Requirement:
Each line containing the string "time" should be copied out of the entries.

Material supplied:
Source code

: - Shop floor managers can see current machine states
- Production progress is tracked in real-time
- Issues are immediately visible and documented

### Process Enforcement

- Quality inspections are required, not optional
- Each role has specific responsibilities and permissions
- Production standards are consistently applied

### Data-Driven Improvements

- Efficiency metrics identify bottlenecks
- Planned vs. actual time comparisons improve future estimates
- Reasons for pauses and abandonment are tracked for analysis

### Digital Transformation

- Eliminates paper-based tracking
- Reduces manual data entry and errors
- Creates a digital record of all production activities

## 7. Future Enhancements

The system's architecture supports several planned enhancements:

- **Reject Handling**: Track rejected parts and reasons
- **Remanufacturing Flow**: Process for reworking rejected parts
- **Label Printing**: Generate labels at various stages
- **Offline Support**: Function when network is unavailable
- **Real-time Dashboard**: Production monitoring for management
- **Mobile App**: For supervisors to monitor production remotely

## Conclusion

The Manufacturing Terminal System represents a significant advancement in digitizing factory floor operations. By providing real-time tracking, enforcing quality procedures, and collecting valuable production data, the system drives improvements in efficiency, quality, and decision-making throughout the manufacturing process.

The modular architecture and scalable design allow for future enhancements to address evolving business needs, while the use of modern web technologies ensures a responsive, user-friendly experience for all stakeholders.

Result of the task:
- Production progress is tracked in real-time
- Planned vs. actual time comparisons improve future estimates
- **Real-time Dashboard**: Production monitoring for management
The Manufacturing Terminal System represents a significant advancement in digitizing factory floor operations. By providing real-time tracking, enforcing quality procedures, and collecting valuable production data, the system drives improvements in efficiency, quality, and decision-making throughout the manufacturing process.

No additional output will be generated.